The company does have an access program for treatment, offering the drug at no-profit pricing in 97 developing countries. But even at this drastically reduced price of around a dollar a day it is expensive for governments struggling to treat those already HIV infected and Gilead seems to recognize this. "If data suggest that tenofovir or Truvada is safe and effective in preventing transmission of HIV, we would continue to work to ensure access at the lowest feasible cost," says Rooney.
Giving drugs to those most in need would be another challenge for PrEP programs. In developing countries it may be more difficult to educate communities on PrEP and to give out drugs to healthy individuals who are at high risk for HIV infection if they aren't accustomed to seeking medical care. "This is going to have to be a team effort," says Paxton, "but there's no reason to think that it couldn't be done with proper planning."

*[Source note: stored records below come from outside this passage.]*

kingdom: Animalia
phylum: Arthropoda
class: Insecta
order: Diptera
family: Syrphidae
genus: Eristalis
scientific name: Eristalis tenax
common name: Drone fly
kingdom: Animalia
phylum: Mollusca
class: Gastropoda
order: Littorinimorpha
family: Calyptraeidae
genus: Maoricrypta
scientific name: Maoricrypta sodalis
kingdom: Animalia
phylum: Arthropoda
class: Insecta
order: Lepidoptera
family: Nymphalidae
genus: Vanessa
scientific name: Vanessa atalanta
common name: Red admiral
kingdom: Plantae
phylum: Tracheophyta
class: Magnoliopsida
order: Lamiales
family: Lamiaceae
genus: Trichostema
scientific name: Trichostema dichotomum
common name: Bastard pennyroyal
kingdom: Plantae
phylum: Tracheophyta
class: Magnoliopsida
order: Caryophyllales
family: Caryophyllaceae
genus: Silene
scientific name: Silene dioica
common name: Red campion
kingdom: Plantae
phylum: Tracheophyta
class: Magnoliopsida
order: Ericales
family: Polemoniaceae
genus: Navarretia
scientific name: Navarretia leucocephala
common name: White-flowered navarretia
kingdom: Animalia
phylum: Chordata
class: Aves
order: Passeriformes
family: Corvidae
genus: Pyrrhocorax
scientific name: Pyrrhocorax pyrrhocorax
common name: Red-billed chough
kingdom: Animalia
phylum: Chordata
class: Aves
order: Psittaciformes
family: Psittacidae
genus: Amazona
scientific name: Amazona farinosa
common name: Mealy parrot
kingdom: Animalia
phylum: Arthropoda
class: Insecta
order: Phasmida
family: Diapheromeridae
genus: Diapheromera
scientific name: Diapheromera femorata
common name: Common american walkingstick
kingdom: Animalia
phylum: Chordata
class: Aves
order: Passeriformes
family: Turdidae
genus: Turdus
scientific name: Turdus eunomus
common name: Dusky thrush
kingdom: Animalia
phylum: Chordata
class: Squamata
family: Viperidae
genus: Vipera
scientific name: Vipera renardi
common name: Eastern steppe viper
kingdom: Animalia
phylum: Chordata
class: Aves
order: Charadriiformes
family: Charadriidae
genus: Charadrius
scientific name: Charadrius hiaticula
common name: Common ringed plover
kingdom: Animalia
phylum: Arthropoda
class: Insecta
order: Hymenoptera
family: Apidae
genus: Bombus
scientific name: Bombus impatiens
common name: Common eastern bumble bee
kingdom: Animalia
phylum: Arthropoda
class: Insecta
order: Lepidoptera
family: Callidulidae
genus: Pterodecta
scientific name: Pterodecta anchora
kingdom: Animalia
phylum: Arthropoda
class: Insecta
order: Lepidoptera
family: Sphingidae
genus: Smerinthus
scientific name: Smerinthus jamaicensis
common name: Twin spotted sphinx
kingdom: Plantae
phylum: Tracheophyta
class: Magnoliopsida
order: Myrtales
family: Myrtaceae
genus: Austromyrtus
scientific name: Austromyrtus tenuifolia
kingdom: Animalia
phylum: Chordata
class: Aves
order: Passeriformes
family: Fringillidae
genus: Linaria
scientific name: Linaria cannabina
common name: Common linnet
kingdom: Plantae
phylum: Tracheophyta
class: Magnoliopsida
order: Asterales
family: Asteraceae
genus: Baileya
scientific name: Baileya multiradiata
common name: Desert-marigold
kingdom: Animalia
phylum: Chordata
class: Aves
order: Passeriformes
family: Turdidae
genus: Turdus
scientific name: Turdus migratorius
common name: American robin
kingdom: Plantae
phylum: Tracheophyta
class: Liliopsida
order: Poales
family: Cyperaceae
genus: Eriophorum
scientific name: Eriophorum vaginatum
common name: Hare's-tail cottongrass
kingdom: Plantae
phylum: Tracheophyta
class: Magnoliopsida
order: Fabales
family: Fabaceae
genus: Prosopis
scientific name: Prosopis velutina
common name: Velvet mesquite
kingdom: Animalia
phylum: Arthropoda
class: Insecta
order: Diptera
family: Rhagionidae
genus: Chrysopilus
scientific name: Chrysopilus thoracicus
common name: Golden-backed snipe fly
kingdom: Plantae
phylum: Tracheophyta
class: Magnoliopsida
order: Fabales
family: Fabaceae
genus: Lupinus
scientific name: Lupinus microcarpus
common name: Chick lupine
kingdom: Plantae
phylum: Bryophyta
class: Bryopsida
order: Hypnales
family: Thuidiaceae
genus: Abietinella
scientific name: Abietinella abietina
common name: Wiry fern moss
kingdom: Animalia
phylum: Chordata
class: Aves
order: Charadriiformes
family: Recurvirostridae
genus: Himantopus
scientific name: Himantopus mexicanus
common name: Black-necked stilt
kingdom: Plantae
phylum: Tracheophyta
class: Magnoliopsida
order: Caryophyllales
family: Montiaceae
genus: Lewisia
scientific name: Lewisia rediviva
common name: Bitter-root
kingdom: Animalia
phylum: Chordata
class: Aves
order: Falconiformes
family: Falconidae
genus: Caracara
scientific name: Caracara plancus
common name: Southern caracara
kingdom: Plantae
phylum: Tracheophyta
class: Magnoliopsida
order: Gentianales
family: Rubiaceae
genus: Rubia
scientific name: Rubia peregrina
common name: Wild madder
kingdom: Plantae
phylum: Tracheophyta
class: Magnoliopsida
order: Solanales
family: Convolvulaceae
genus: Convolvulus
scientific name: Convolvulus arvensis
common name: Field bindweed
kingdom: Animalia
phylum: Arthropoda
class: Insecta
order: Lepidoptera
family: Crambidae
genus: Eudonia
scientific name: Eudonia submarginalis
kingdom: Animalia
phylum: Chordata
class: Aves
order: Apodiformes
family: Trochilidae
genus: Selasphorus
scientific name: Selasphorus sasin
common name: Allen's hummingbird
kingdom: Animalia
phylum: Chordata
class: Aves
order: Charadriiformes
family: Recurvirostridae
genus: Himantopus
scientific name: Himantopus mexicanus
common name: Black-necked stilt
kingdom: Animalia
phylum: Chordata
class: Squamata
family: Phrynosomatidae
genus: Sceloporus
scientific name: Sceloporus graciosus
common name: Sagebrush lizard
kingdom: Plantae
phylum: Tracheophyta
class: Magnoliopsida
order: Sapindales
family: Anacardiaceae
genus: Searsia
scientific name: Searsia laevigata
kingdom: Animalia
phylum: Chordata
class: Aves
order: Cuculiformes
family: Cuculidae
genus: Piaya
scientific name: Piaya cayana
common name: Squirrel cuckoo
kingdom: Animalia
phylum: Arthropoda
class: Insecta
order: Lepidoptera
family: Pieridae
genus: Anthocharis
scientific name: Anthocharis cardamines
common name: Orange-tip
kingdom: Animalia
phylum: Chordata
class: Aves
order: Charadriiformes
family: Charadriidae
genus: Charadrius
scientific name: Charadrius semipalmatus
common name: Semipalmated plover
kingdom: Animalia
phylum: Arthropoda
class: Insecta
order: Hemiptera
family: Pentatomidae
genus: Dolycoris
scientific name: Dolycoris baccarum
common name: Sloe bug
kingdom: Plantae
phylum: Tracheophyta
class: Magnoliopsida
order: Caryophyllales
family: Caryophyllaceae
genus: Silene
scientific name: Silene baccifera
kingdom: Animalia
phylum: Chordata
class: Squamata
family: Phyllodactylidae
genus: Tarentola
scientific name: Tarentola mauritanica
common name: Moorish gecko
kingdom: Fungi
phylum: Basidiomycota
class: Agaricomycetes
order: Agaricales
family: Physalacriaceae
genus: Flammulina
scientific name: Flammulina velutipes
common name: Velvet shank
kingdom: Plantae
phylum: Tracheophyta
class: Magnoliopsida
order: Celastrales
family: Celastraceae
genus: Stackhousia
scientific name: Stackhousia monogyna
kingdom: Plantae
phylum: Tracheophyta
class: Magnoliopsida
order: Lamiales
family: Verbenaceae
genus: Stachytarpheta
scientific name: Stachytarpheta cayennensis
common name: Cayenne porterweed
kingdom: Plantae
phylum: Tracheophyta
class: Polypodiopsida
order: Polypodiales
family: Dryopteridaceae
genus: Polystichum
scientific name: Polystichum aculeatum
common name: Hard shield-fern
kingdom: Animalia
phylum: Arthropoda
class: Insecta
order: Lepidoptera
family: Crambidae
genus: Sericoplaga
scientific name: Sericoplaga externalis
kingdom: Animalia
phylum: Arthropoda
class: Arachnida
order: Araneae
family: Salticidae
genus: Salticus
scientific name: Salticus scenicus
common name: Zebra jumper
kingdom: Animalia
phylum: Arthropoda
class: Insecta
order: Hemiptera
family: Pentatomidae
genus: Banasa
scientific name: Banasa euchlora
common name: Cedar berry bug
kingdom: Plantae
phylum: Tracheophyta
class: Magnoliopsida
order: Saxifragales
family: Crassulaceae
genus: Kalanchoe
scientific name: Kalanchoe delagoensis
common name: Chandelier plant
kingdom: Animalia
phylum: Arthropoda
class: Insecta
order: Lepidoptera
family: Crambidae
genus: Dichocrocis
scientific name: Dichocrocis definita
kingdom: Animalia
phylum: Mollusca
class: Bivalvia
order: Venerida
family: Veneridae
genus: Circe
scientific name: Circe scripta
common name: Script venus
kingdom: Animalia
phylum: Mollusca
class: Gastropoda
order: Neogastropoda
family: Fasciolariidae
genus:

Researchers who conduct AIDS vaccine trials are also considering how PrEP could affect their work. If PrEP is found to be effective or partially effective and is adopted as the standard of care in the community where the vaccine trial will occur, then investigators may be obligated to offer PrEP drugs to volunteers in vaccine trials, says Lange. The same may happen with male circumcision, if additional clinical trials show its protective effect. Offering these interventions in large-scale vaccine trials could drastically increase costs and may make it more difficult to tease out the efficacy of the vaccine candidate.
Regardless of these questions, researchers and activists alike eagerly await the results of the ongoing PrEP trials and the public health opportunities this prevention strategy may hold.